> WORK TO COMPLETE
In full and unchanged, output the entries that follow.
┌──
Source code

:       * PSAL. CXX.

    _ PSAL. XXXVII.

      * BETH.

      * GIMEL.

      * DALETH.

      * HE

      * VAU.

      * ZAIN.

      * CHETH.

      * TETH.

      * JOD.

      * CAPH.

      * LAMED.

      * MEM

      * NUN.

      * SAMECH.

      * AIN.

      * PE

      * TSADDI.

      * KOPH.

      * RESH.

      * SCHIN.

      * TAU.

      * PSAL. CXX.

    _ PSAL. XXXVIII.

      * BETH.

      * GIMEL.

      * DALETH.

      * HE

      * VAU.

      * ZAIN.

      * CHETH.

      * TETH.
└──
> TASK SOLUTION
Source code

:       * PSAL. CXX.

    _ PSAL. XXXVII.

      * BETH.

      * GIMEL.

      * DALETH.

      * HE

      * VAU.

      * ZAIN.

      * CHETH.

      * TETH.

      * JOD.

      * CAPH.

      * LAMED.

      * MEM

      * NUN.

      * SAMECH.

      * AIN.

      * PE

      * TSADDI.

      * KOPH.

      * RESH.

      * SCHIN.

      * TAU.

      * PSAL. CXX.

    _ PSAL. XXXVIII.

      * BETH.

      * GIMEL.

      * DALETH.

      * HE

      * VAU.

      * ZAIN.

      * CHETH.

      * TETH.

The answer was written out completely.